Data Sources: We searched the digital databases (Science Direct, Scopus, PubMed/MEDLINE) for relevant randomized controlled trials (RCTs) pertaining to psychoeducation in bipolar disorder from inception to February 2017. Keywords and combinations used included psychoeducation, bipolar disorder, individual, family, group, and internet. Reference lists of review articles were also used for retrieval of relevant articles.

Study Selection: We retrieved 48 studies and ultimately reviewed 40 RCTs meeting inclusion criteria. Studies were included if they were in English, were RCTs of different psychoeducation modalities managing patients with bipolar disorder, and used standardized assessment of outcomes of psychoeducation.

Data Extraction: We examined each of the selected publications for relevant data.

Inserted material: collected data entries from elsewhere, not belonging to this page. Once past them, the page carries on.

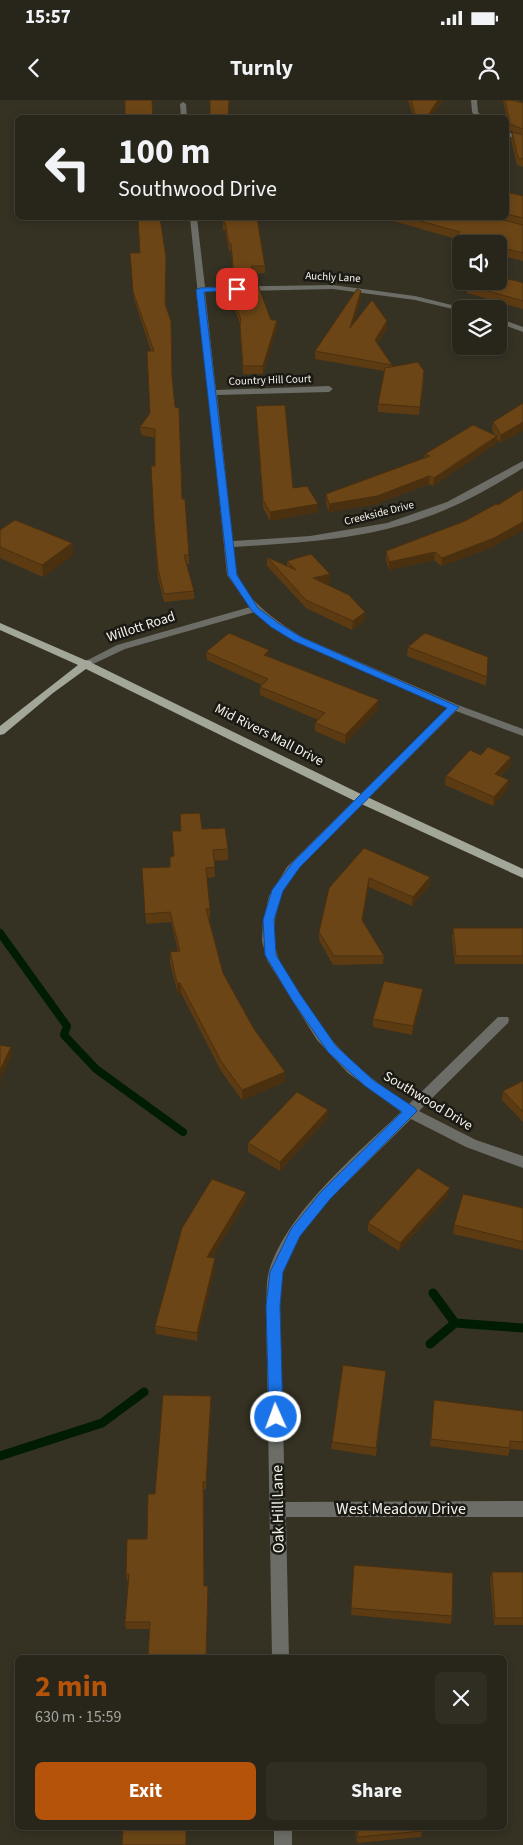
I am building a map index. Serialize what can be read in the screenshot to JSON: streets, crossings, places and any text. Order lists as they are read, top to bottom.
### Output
{
  "streets": {
    "main road": ["Willott Road", "Mid Rivers Mall Drive"],
    "street": [
      "Auchly Lane",
      "Country Hill Court",
      "Creekside Drive",
      "Southwood Drive",
      "Oak Hill Lane",
      "West Meadow Drive"
    ]
  },
  "crossings": [
    ["Willott Road", "Mid Rivers Mall Drive"],
    ["Mid Rivers Mall Drive", "Southwood Drive"],
    ["Southwood Drive", "Oak Hill Lane"],
    ["Oak Hill Lane", "West Meadow Drive"]
  ],
  "page": {
    "status": "15:57",
    "header": "Turnly",
    "turn": ["100 m", "Southwood Drive"],
    "heading": ["2 min", "630 m · 15:59"],
    "buttons": ["Exit", "Share"]
  }
}
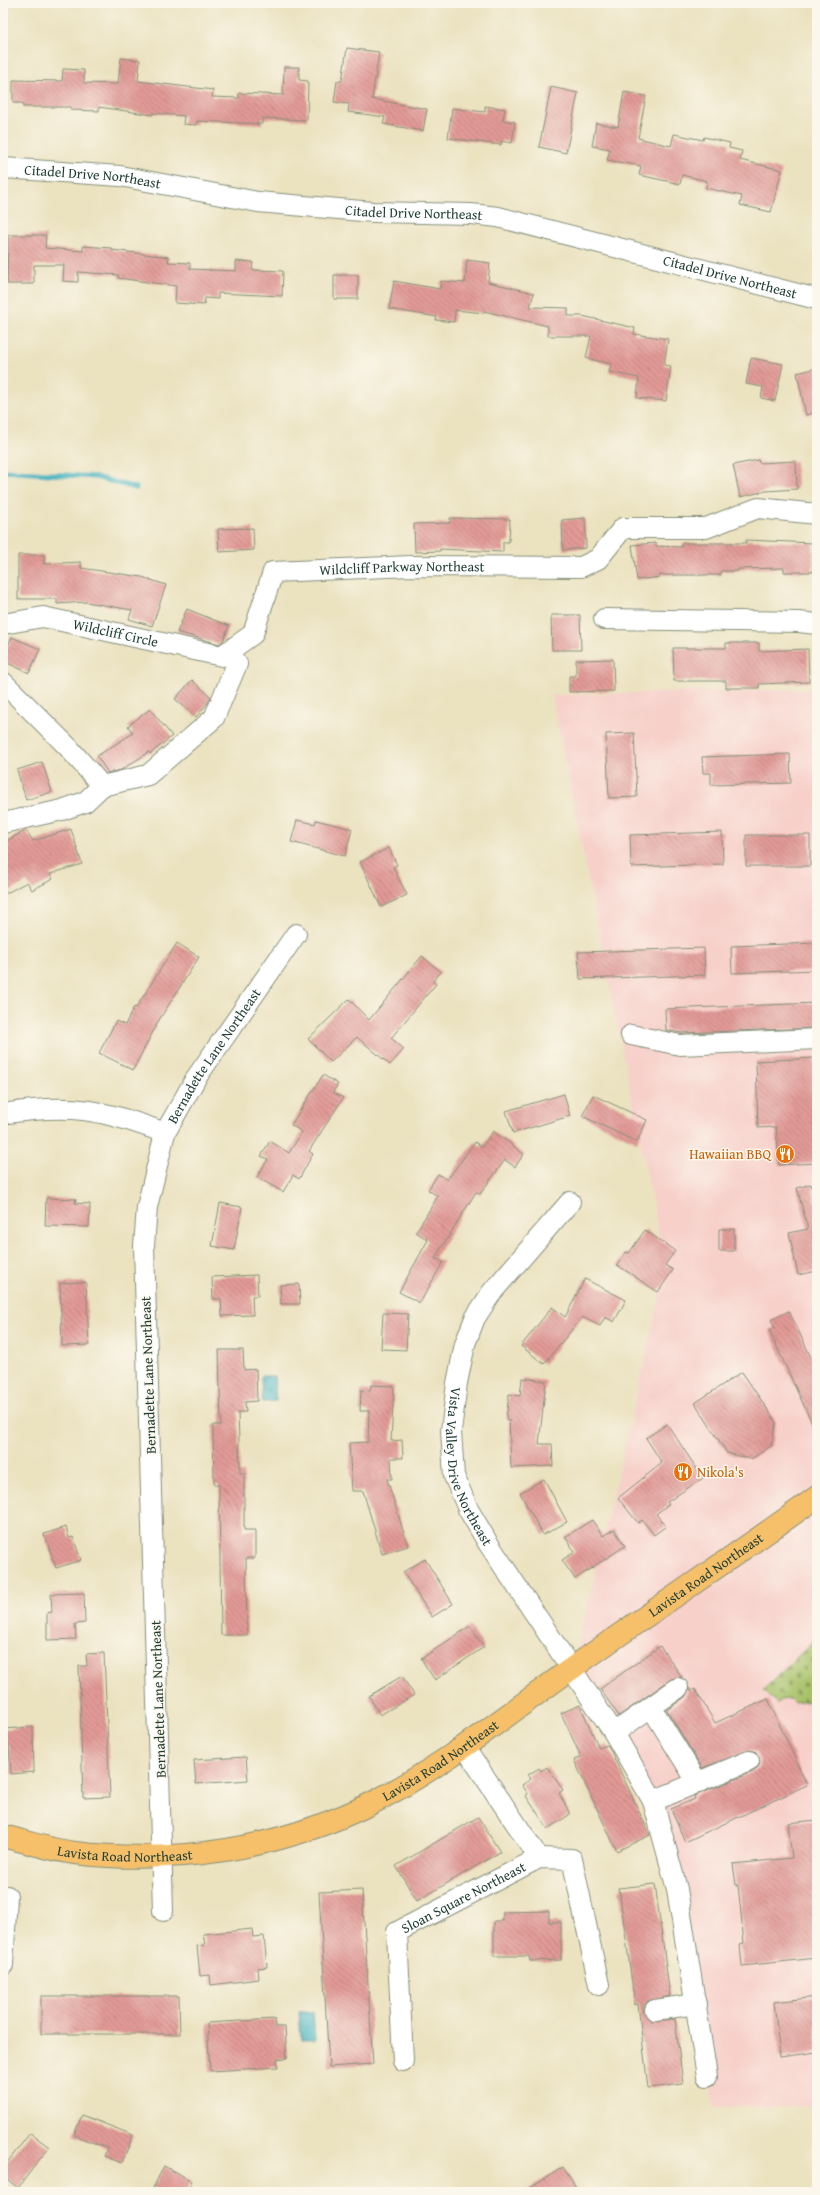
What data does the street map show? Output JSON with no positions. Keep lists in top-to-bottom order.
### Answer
{
  "streets": {
    "main road": ["Lavista Road Northeast"],
    "street": [
      "Citadel Drive Northeast",
      "Wildcliff Parkway Northeast",
      "Wildcliff Circle",
      "Bernadette Lane Northeast",
      "Vista Valley Drive Northeast",
      "Sloan Square Northeast"
    ]
  },
  "crossings": [
    ["Wildcliff Parkway Northeast", "Wildcliff Circle"],
    ["Bernadette Lane Northeast", "Lavista Road Northeast"],
    ["Vista Valley Drive Northeast", "Lavista Road Northeast"],
    ["Lavista Road Northeast", "Sloan Square Northeast"]
  ],
  "places": {
    "restaurant": ["Hawaiian BBQ", "Nikola's"]
  }
}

Results: The majority of psychoeducation RCTs (28 of 40 studies, 70.0%) focused on group and family psychoeducation, with positive benefits reported in clinical outcomes, treatment, and functioning measures. Group psychoeducation was associated with reduced illness recurrences, decreased number and duration of hospitalizations, increased time to illness relapse, better treatment adherence, higher therapeutic lithium levels, and reduced stigma. Family psychoeducation was associated with reductions in illness recurrence, hospitalization rates, and better illness trajectory as well as increased caregiver knowledge, skills, support, and sense of well-being and reduced caregiver burden. There are fewer RCTs on individual and internet-based psychoeducation, with findings being inconsistent or negative.

Conclusions: Future studies may include direct comparisons of different psychoeducation modalities to elucidate specific benefits of unique psychoeducation interventions at different phases of bipolar disorder.